EXERCISE
Print the data below again in full, exactly as it stands, with no images.
Top of COLLECTED MATERIAL
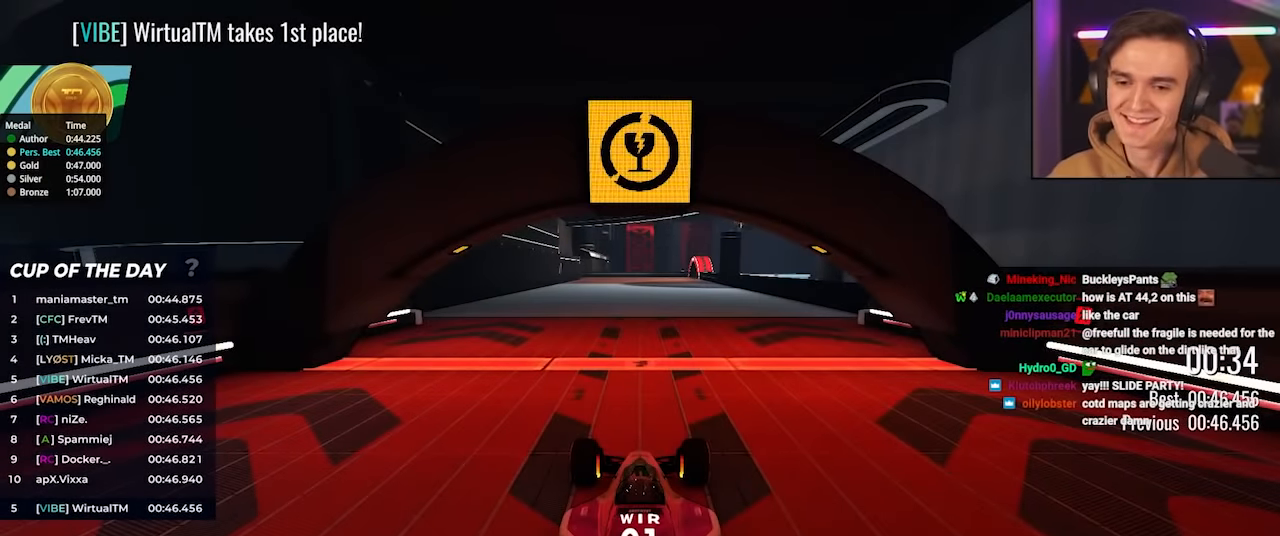
{"keys": ["up"], "events": []}
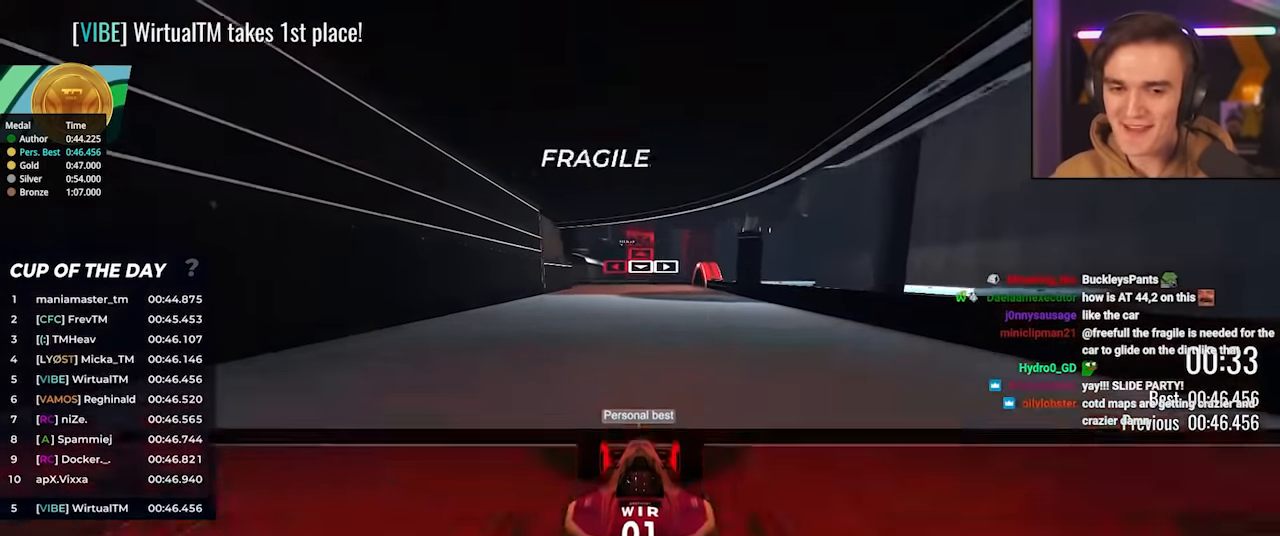
{"keys": ["left", "up"], "events": [[234, "left", "down"]]}
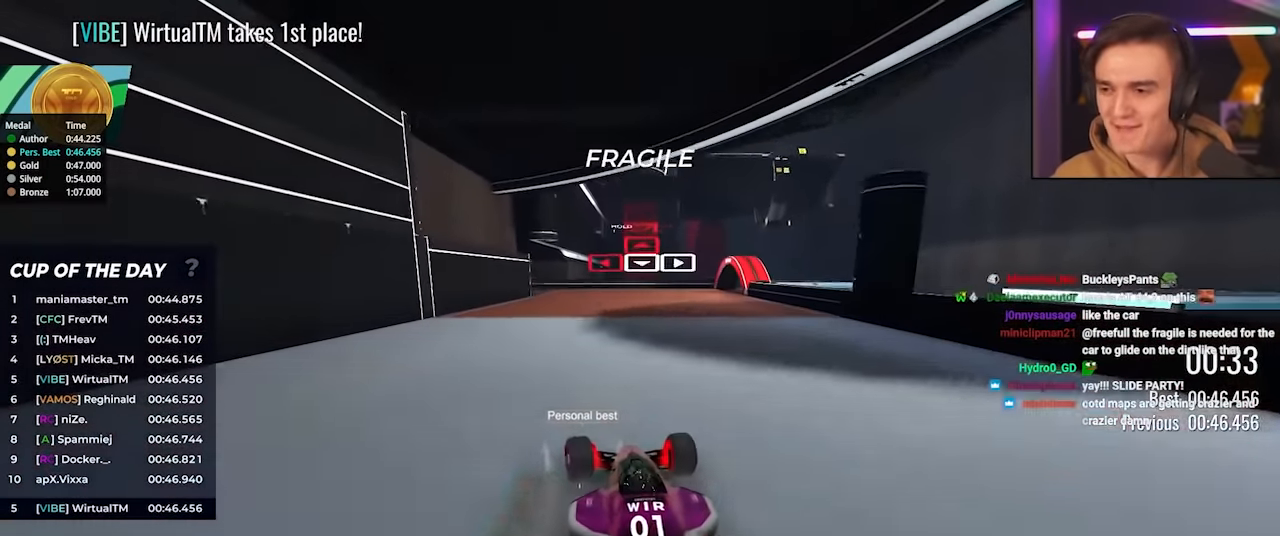
{"keys": ["up"], "events": [[67, "left", "up"], [167, "left", "down"], [250, "left", "up"]]}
Bottom of COLLECTED MATERIAL
EXERCISE SOLUTION
{"keys": ["up"], "events": []}
{"keys": ["left", "up"], "events": [[234, "left", "down"]]}
{"keys": ["up"], "events": [[67, "left", "up"], [167, "left", "down"], [250, "left", "up"]]}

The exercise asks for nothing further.